Première partie
Préambule
Pour sortir du désordre établi et rendre possible une politique de santé en Afrique, on doit apporter des réponses à des questions concernant la définition de santé publique et des principes de base sur lesquels les Africains puissent bâtir une politique de la santé publique (1). A propos, ne faut-il pas définir une politique de santé en Afrique sur des critères scientifiques et rationnels, sur une évaluation des résultats par rapport aux objectifs fixés au préalable, sur une analyse sérieuse des domaines préventifs et curatifs, leurs limites et leurs relations ?
Une organisation médico-sanitaire au service d’une communauté qui doit contribuer à la libération globale de l’homme et de la femme, si elle se soucie uniquement de libérer l’homme et la femme des servitudes de la maladie contre une dépendance des technocrates, alors elle succombera inéluctablement à la tentation de tout asservir à cet objectif et l’homme ou la femme n’aurait troqué qu’une aliénation contre une autre : la maladie contre une dépendance des technocrates des soins, leurs règlements, leurs hôpitaux et leurs cliniques…
Par ailleurs, n’est-il pas nécessaire d’entrer dans le concret d’une organisation médico-sanitaire en traduisant dans les faits des objectifs qu’elle doit atteindre (intégration, continuité et globalité des soins que nous allons aborder dans nos prochains articles) ? Comment assurer en équipe une responsabilité médico-sanitaire et sociale qui a toujours été étroite et individuelle ? Comment établir les relations entre la population et cette équipe de techniciens de santé ? Comment enfin une organisation locale, régionale ou nationale permettra-t-elle d’assurer à toutes les classes sociales, à tous les âges, à tous les groupes de population, le niveau de santé le meilleur ?
Un examen attentif et critique des principes traditionnels de la déontologie médicale et des modes de financement de la santé, pourra nous inciter à réfléchir et à faire des travaux d’approche nouvelle et globale permettant de débloquer la situation actuelle en matière de santé publique en Afrique. Pour ce qui est de l’éducation sanitaire par exemple, elle comprend l’éducation de l’équipe médicale et paramédicale d’une part, telle qu’elle est et telle qu’elle devrait être, et l’éducation pour que la population puisse prendre une part active à la défense et à l’amélioration de sa santé d’autre part.
L’éducation sanitaire est effectivement la tâche la plus ardente et la plus urgente car seule une communauté politiquement consciente et scientifiquement informée peut espérer atteindre un niveau de santé élevé. Ni l’affrontement entre les différents groupes corporatistes médicaux, ni l’accroissement des dépenses nécessaires peut-être mais nuisibles si elles sont utilisées de manière anarchique au bénéfice de quelques technocrates incompétents ou plutôt corrompus… C’est dans ce contexte problématique que nous allons proposer ci-dessous quelques options de base qui sont en rapport avec la ‘’Déclaration d’Alma Ata’’ (voir notre article précédent intitulé : ‘’Crise médico-sanitaire en Afrique’’).
(1) : Il est utile de convenir de bien définir ce que nous entendons par santé publique.
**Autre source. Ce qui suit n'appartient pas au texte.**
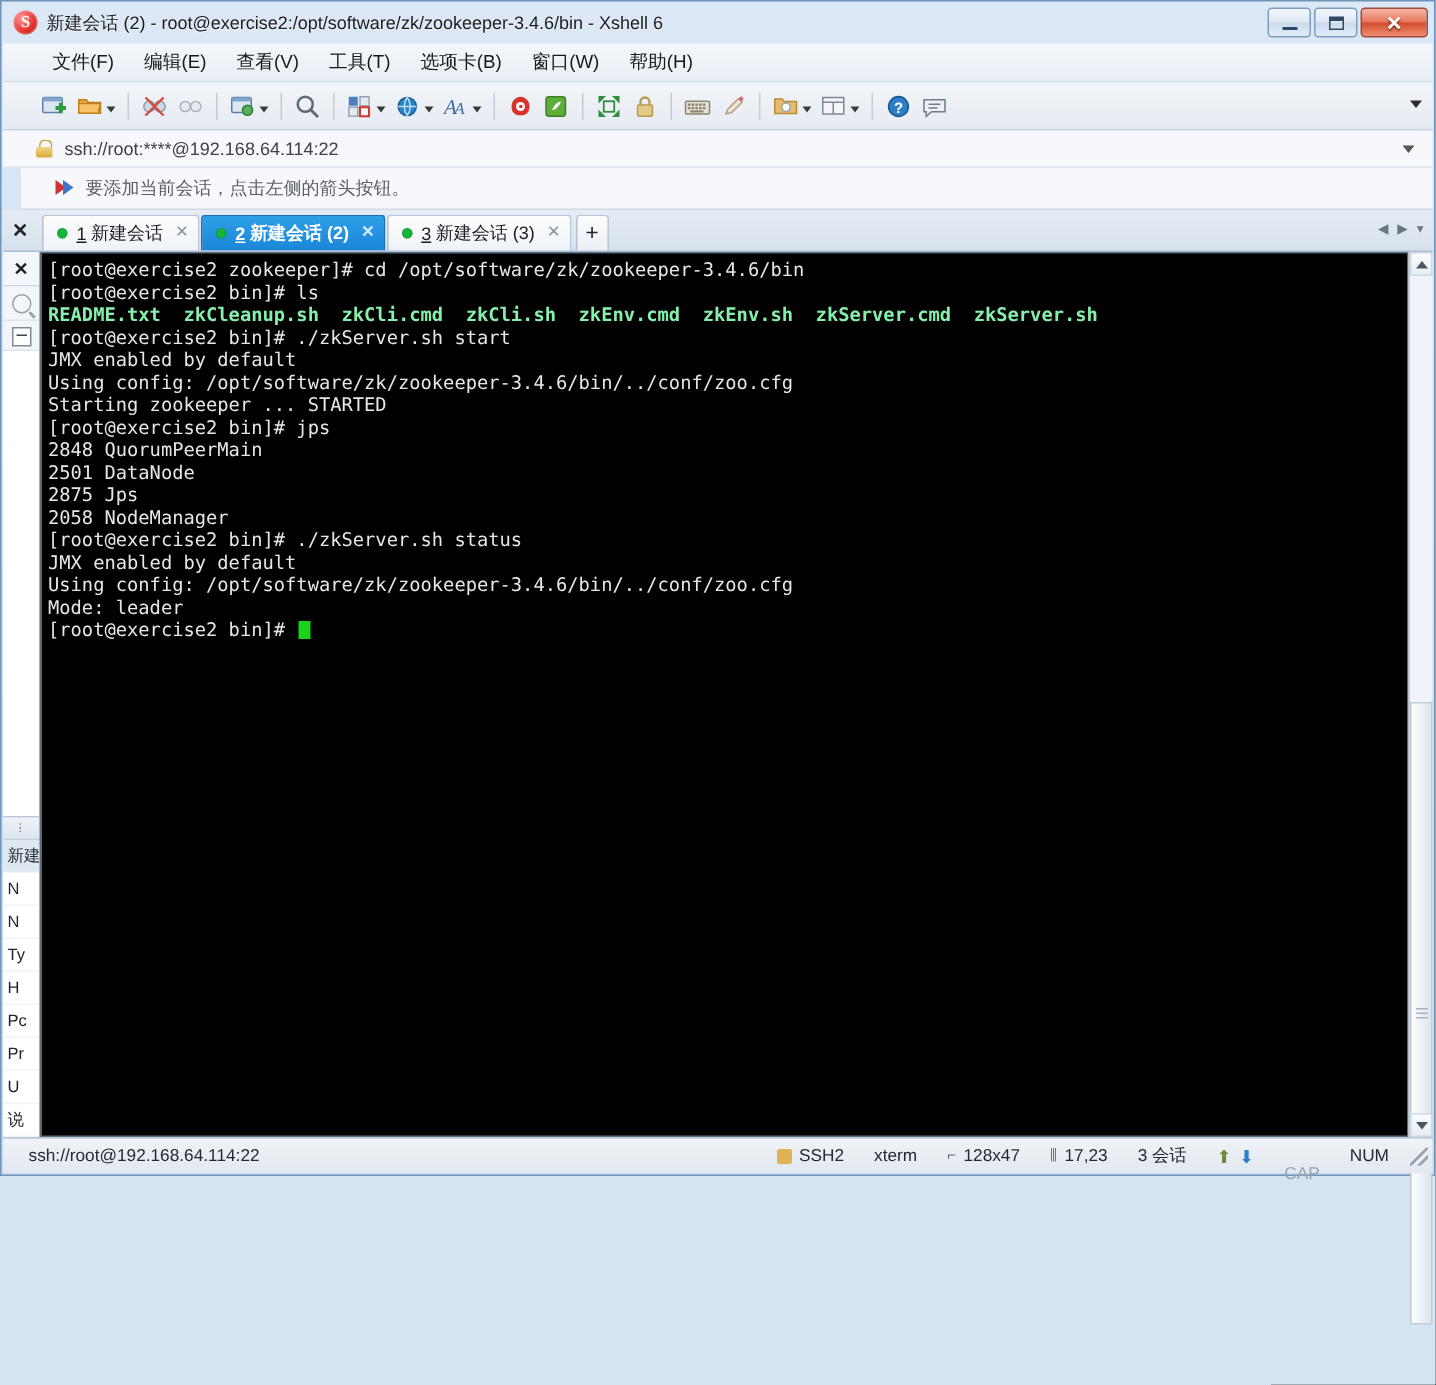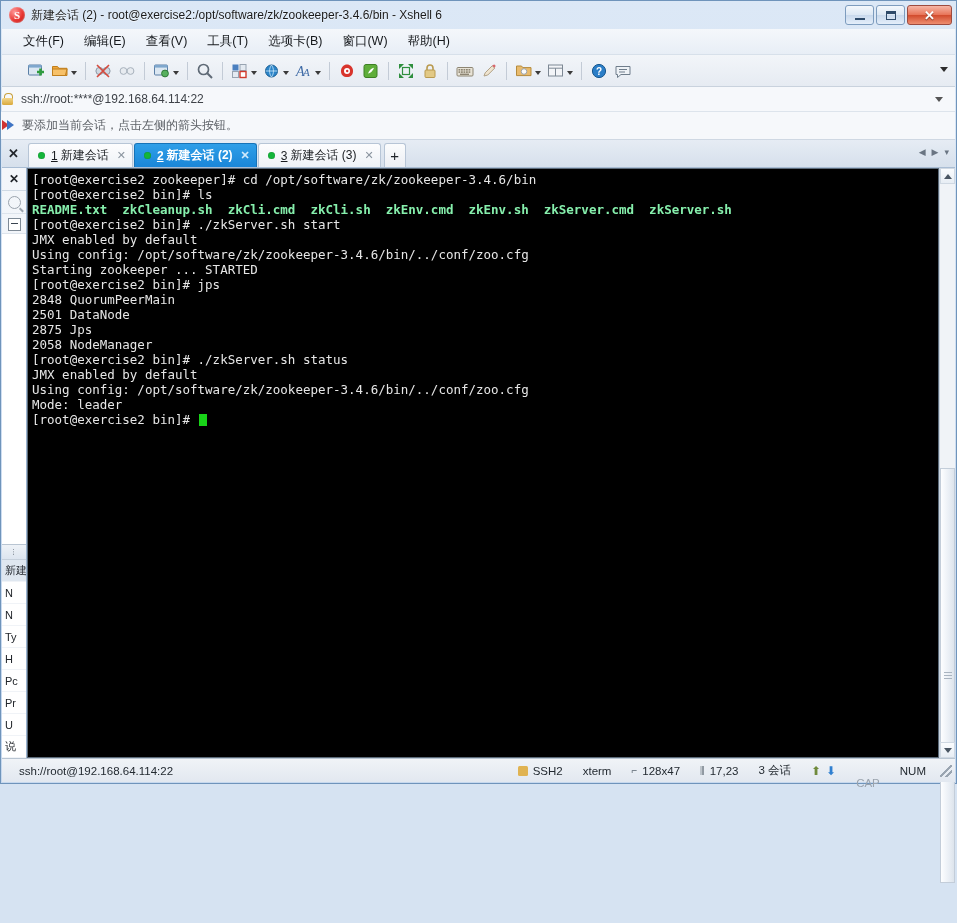--- a/index.html
+++ b/index.html
@@ -62,21 +62,21 @@
   }
   .glyph-min { width: 10px; height: 3px; border-bottom: 2px solid #2e4a69; margin-top:5px;}
   .glyph-max { width: 10px; height: 9px; border: 1px solid #2e4a69; border-top-width: 3px; box-sizing: border-box;}
   .glyph-close { font-size: 13px; font-weight: bold; color: #fff; line-height: 1; text-shadow: 0 1px 1px rgba(0,0,0,.45); }
 
   
   .menubar {
     position: absolute; top: 28px; left: 1px; right: 1px; height: 26px;
     background: linear-gradient(to bottom, #f4f7fb, #e8eef6);
     display: flex; align-items: center;
-    padding-left: 12px;
+    padding-left: 24px;
     box-sizing: border-box;
     border-bottom: 1px solid #d7e0ea;
   }
   .menuitem {
     font-size: 12.5px; color: #15181c;
     padding: 3px 9px; margin-right: 2px;
     white-space: nowrap;
   }
 
   
@@ -102,20 +102,21 @@
     border-left: 4px solid transparent; border-right: 4px solid transparent;
     border-top: 5px solid #2c2c2c;
   }
 
   
   .addrbar {
     position: absolute; top: 86px; left: 1px; right: 1px; height: 25px;
     background: #f6f8fb;
     border-bottom: 1px solid #dde4ec;
     display: flex; align-items: center;
+    padding-left: 22px;
     box-sizing: border-box;
   }
   .lock {
     width: 11px; height: 12px; position: relative; flex: none; margin-right: 8px;
   }
   .lock::before {
     content:""; position: absolute; left: 2px; top: 0; width: 7px; height: 6px;
     border: 1.6px solid #c8a03c; border-bottom: none; border-radius: 4px 4px 0 0;
   }
   .lock::after {
@@ -125,23 +126,24 @@
   .addr-text { font-size: 12px; color: #3e4248; }
   .addr-caret {
     position: absolute; right: 12px; top: 10px;
     width: 0; height: 0;
     border-left: 4px solid transparent; border-right: 4px solid transparent;
     border-top: 5px solid #555;
   }
 
   
   .notebar {
-    position: absolute; top: 111px; left: 0; right: 1px; height: 28px;
+    position: absolute; top: 111px; left: 13px; right: 1px; height: 28px;
     background: #f6f8fb;
     display: flex; align-items: center;
+    padding-left: 22px;
     box-sizing: border-box;
     border-bottom: 1px solid #cfd8e3;
   }
   .flag-icon { width: 14px; height: 13px; position: relative; flex: none; margin-right: 7px; }
   .flag-icon::before {
     content:""; position:absolute; left:1px; top:1px;
     border-left: 7px solid #cf3333; border-top: 5px solid transparent; border-bottom: 5px solid transparent;
   }
   .flag-icon::after {
     content:""; position:absolute; left:6px; top:1px;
Nous allons reprendre à notre compte la définition de Winslow qui est un peu longue mais assez complète :
« La santé publique est la science et l’art de prévenir la maladie, de prolonger l’existence et de favoriser la santé publique et le rendement des individus grâce à des efforts méthodiques de la collectivité en vue de réaliser la salubrité du milieu, de combattre les infections qui menacent cette collectivité, d’enseigner à chaque personne les principes de l’hygiène individuelle, d’organiser des services médicaux et infirmiers permettant le diagnostic précoce et le traitement préventif de la maladie et d’établir des conditions sociales qui assureront à chaque membre de la collectivité un niveau de vie favorable au maintien de la santé » (« le coût de la maladie et le prix de la santé ». Winslow. O.M.S., 1952)
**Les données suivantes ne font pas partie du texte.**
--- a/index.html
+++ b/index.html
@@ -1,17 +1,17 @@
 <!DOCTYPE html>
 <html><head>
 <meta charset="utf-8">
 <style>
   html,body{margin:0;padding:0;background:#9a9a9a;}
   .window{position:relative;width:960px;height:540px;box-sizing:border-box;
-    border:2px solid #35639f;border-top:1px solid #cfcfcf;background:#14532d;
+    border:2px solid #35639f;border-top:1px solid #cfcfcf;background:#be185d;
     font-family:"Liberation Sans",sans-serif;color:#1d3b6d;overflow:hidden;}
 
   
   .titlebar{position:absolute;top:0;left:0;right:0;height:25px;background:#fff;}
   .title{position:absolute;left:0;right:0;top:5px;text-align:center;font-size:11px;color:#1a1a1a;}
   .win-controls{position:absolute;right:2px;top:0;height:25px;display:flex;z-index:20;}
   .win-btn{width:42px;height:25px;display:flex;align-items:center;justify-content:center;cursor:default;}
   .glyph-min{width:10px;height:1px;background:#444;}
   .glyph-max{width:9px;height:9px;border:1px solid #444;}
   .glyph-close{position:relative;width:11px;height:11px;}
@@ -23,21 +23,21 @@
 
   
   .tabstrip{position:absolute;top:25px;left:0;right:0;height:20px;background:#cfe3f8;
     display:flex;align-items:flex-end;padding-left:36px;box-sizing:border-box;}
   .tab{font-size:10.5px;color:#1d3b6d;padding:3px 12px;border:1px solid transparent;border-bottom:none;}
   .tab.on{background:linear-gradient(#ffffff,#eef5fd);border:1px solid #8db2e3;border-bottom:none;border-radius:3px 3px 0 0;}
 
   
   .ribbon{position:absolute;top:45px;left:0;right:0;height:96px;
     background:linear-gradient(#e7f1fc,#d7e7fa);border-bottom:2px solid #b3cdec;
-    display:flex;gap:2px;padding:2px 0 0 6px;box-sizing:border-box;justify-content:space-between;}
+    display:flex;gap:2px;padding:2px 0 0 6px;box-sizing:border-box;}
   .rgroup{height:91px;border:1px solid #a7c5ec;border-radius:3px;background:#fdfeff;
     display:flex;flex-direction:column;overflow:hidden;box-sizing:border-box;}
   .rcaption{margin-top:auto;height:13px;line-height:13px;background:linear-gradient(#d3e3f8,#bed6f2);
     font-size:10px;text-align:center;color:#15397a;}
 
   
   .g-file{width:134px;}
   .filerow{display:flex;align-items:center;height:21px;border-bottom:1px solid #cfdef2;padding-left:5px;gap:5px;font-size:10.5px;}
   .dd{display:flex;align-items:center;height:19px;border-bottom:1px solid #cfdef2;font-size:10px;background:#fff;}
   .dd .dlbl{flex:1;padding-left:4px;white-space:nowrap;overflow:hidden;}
« L’œuvre de santé, nous dit J. SARANO, dépasse diagnostic et thérapeutique, non seulement parce qu’elle englobe la prévention, l’hygiène, la nutrition, les problèmes vitaux de l’alcool, du bruit, de l’ensoleillement, de l’habitat, du climat, des vacances, des horaires et des conditions de travail et des loisirs, de l’éducation des enfants et du couple, et mille autres encore, mais aussi et surtout parce que l’œuvre de santé intéresse, en chaque malade et chacune des maladies, l’homme total, qu’il convient de respecter, de restaurer et d épanouir » (« Médecine et médecins »,p. 257, J. SARANO. Edt. du seuil).
Pour J. SARANO, le médecin qui s’isole n’en est pas un. « Le médecin au singulier est une fiction romantique ».